Ёндже вошёл вслед за теми, кто его привёз сюда, теми, кто впустил его в свой «элитарный клуб», хранящий свои секреты. Их было пятеро – пятой оказалась тоже девушка. Самому старшему – тридцать четыре, бесповоротный гомосексуалист, меняющий без разбора любовников, не обязательно геев, но бессовестных и падких на его деньги бисексуалов, и даже натуралов, которые соглашаются на активную роль за хорошую сумму. С древних времен отчего-то считалось, что унизительно быть только пассивным педерастом, а сверху, куда бы ты не совался – ты настоящий мужчина. В душе Ёндже морщился, плевался и обмазывал себя санитарными средствами, протираясь спиртовыми салфетками и заливая в горло любую жидкость, которая бы горела. Внешне на его лице играла загадочно-довольная улыбка, которой он словно предвкушал то, что собирались все испытать. За ним вошёл Рен, разнаряженный так, как требовал случай.

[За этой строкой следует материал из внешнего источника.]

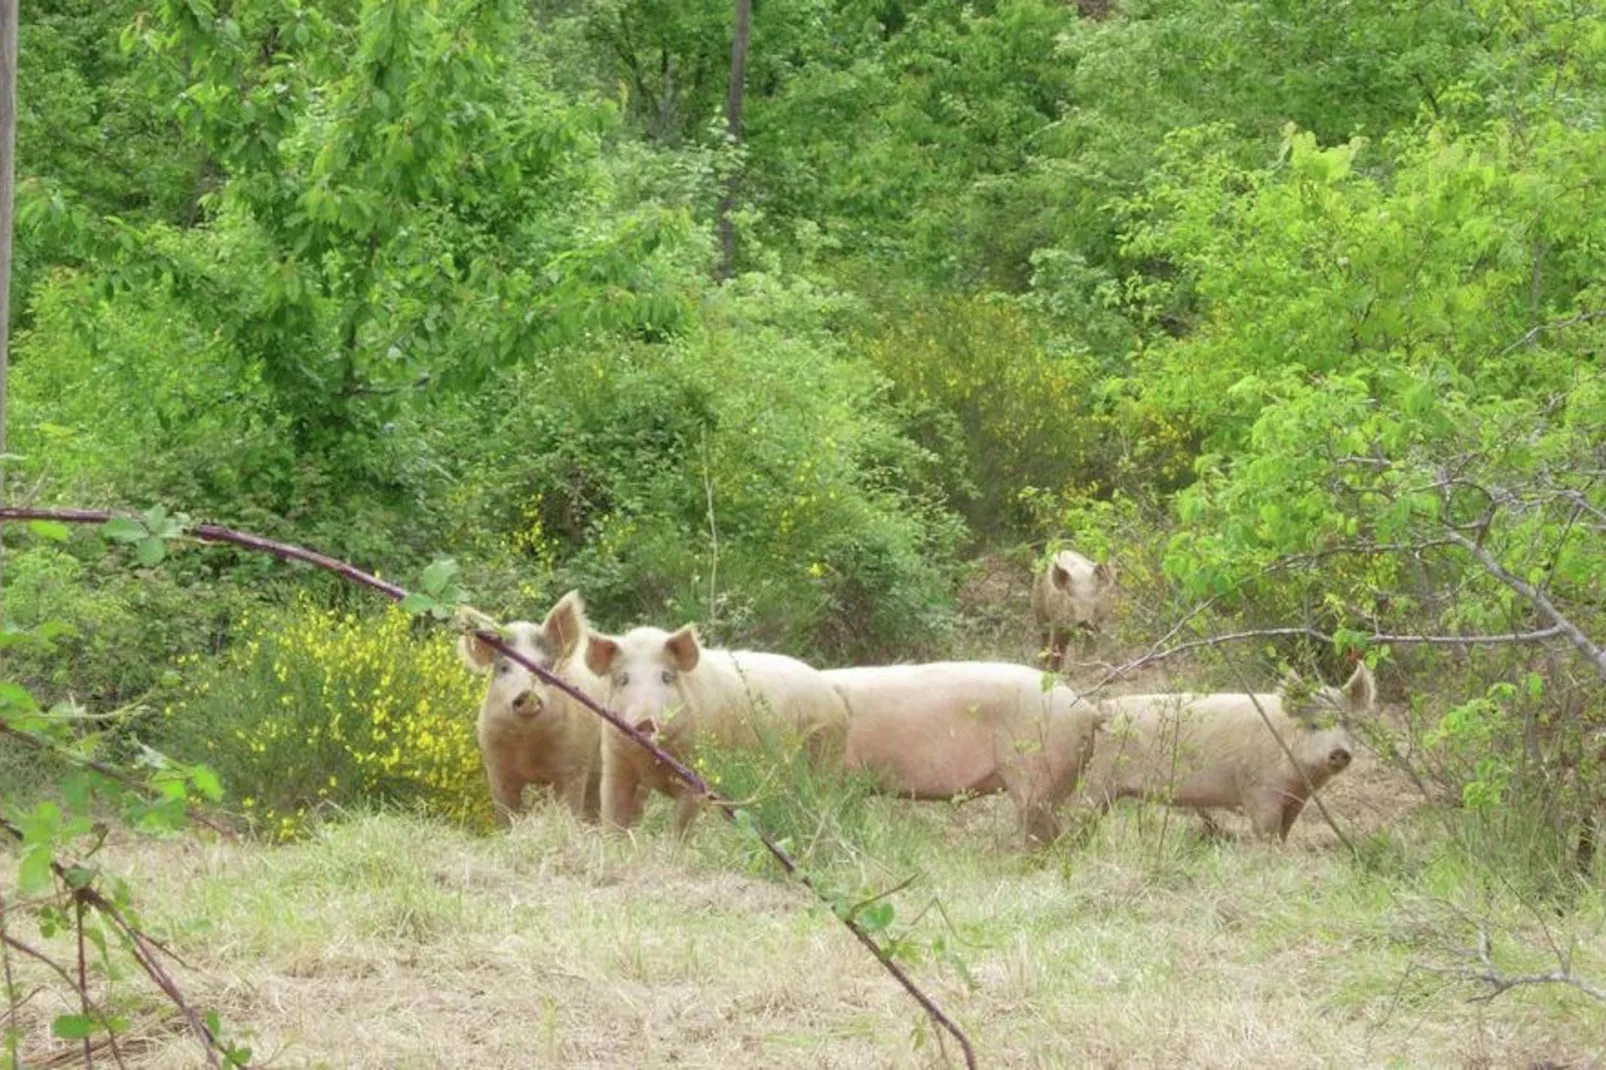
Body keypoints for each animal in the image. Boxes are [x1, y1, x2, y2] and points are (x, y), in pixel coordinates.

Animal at [459, 588, 607, 819]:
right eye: (504, 668)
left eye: (544, 666)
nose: (528, 694)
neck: (529, 745)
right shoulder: (496, 768)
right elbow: (506, 812)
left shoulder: (575, 766)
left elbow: (571, 807)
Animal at [581, 626, 854, 835]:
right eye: (622, 679)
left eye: (667, 677)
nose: (646, 721)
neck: (652, 764)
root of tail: (832, 692)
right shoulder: (615, 761)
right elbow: (613, 812)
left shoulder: (697, 775)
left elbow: (681, 823)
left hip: (826, 756)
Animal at [1072, 658, 1374, 841]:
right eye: (1313, 725)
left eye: (1348, 723)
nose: (1339, 751)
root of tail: (1098, 711)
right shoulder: (1258, 792)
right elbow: (1265, 832)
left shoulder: (1296, 800)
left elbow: (1284, 833)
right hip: (1094, 782)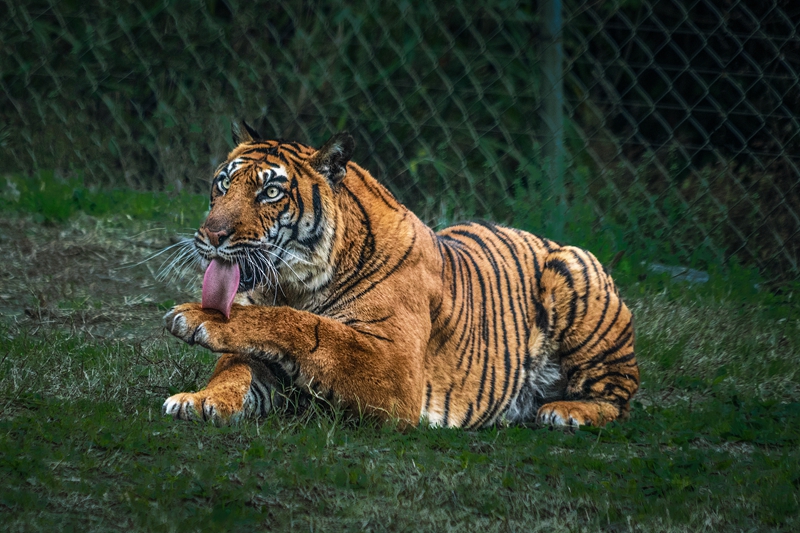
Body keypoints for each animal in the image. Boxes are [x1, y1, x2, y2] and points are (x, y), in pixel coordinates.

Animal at [161, 123, 636, 428]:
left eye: (271, 192)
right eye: (223, 184)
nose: (212, 235)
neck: (295, 285)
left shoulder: (393, 364)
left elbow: (308, 328)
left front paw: (195, 316)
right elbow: (235, 370)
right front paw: (198, 401)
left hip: (572, 273)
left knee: (621, 397)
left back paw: (567, 412)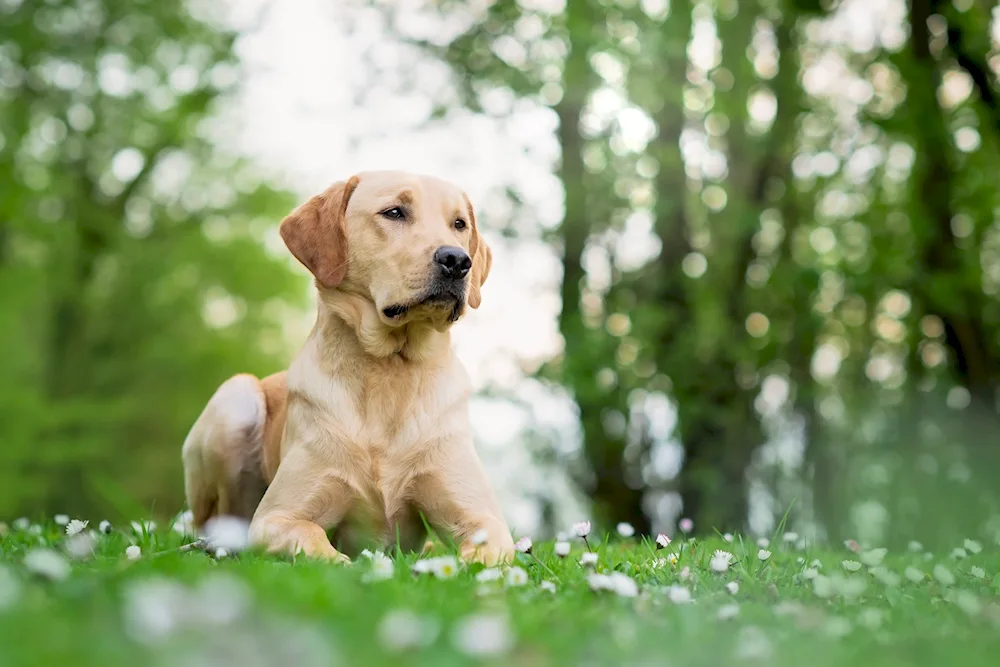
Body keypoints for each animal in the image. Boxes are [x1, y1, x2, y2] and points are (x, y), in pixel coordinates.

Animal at [182, 168, 516, 564]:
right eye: (394, 212)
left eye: (459, 224)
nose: (458, 260)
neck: (389, 368)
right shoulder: (276, 516)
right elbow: (316, 543)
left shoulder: (483, 519)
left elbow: (478, 556)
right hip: (236, 398)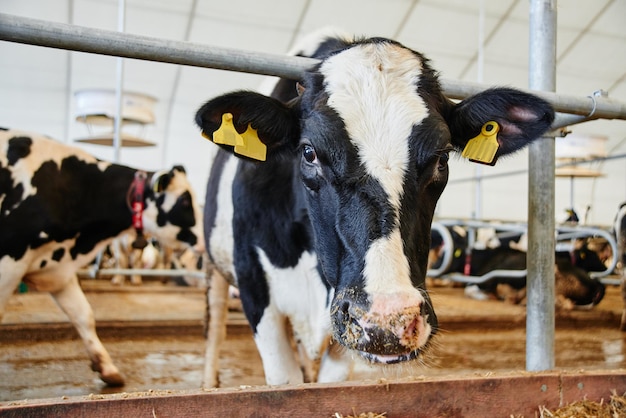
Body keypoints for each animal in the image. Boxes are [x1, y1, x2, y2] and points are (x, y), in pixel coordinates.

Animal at [0, 129, 204, 386]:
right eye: (185, 201)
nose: (207, 237)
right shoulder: (9, 261)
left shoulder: (59, 268)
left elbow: (83, 314)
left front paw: (107, 368)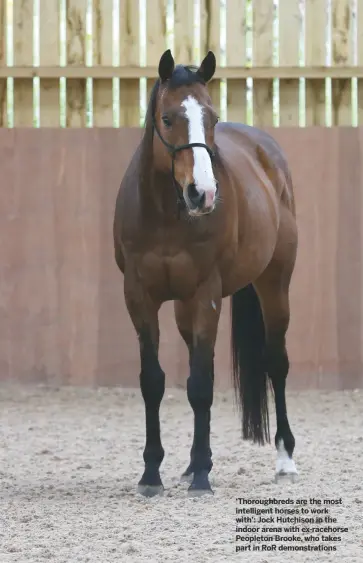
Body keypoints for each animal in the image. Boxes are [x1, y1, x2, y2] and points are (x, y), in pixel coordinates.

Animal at [114, 49, 298, 498]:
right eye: (167, 119)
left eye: (211, 118)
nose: (203, 193)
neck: (165, 215)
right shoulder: (139, 297)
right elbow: (153, 381)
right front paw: (152, 473)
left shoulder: (206, 294)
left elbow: (199, 385)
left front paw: (200, 474)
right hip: (184, 309)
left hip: (274, 284)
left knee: (276, 362)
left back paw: (285, 457)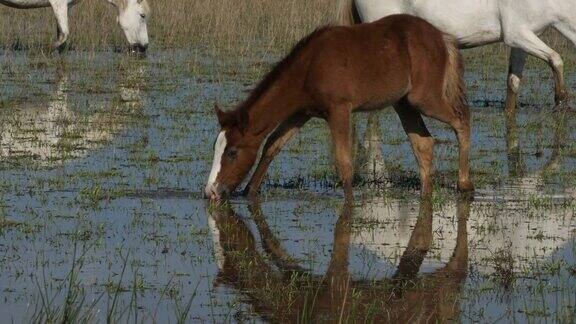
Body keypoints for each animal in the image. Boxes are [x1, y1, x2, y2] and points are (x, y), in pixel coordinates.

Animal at [0, 0, 151, 51]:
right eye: (142, 15)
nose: (144, 46)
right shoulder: (58, 4)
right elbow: (63, 36)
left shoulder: (66, 7)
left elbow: (61, 40)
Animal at [205, 14, 474, 200]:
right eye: (216, 148)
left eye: (232, 152)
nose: (210, 192)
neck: (308, 68)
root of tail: (442, 37)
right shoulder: (301, 113)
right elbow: (272, 145)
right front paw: (249, 192)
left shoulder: (339, 110)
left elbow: (344, 163)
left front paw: (349, 205)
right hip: (404, 104)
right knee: (424, 144)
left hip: (424, 98)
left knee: (462, 119)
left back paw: (464, 184)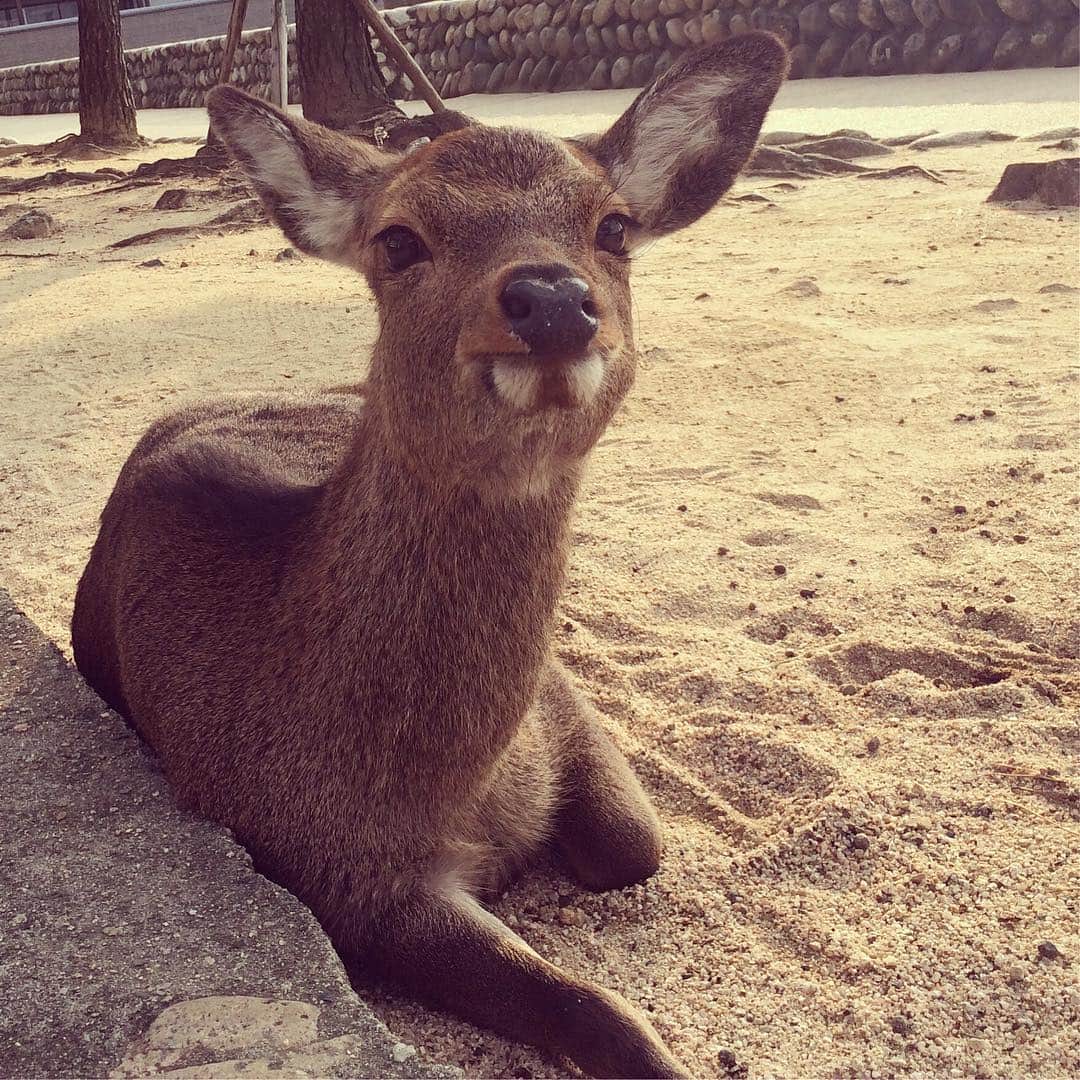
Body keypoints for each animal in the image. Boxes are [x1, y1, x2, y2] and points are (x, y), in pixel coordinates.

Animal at [72, 34, 786, 1079]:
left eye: (614, 226)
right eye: (398, 240)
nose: (550, 298)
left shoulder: (557, 701)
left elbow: (637, 842)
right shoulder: (342, 878)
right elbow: (592, 1007)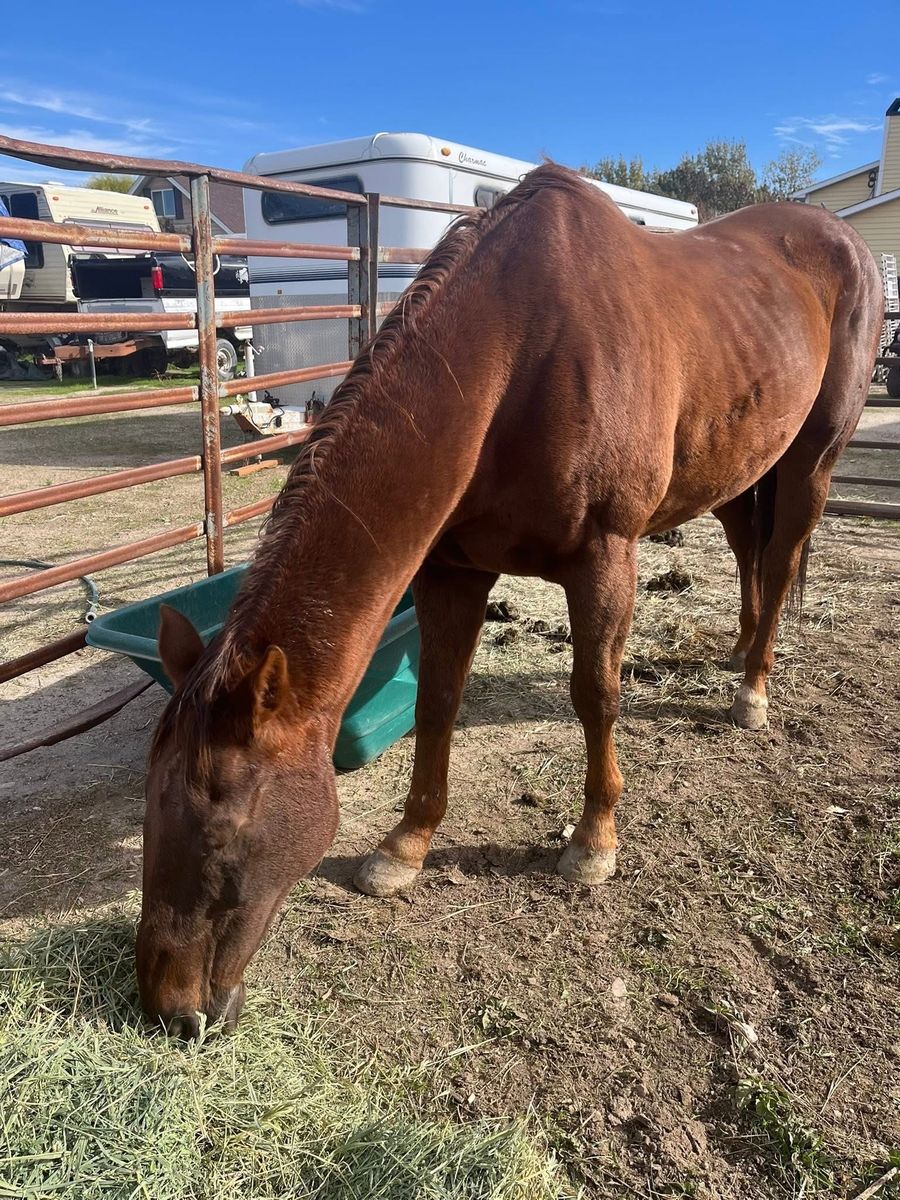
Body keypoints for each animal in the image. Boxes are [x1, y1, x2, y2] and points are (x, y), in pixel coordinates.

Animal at [136, 163, 882, 1035]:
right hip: (739, 463)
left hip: (811, 459)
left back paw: (753, 688)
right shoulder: (451, 573)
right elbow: (437, 701)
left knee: (784, 553)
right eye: (149, 808)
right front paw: (405, 845)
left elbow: (596, 695)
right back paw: (735, 653)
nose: (167, 1008)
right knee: (748, 551)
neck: (517, 354)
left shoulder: (605, 559)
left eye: (225, 832)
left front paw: (593, 842)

Юноша держался молодцом, и повадки смазливого фаворита богатея разыгрывал умело, поправляя покрытыми розовым лаком ногтями обесцвеченные уложенные волосы. Ресницы накрашены, глаза подведены, губы в блеске и аромат духов шлейфом; когда он выходил во всём этом из логова золотых Сольджун, будучи скорее буддистом, перекрестился, не то радуясь, что не попутал в своей жизни ничего ни разу, не то ещё из-за чего-то.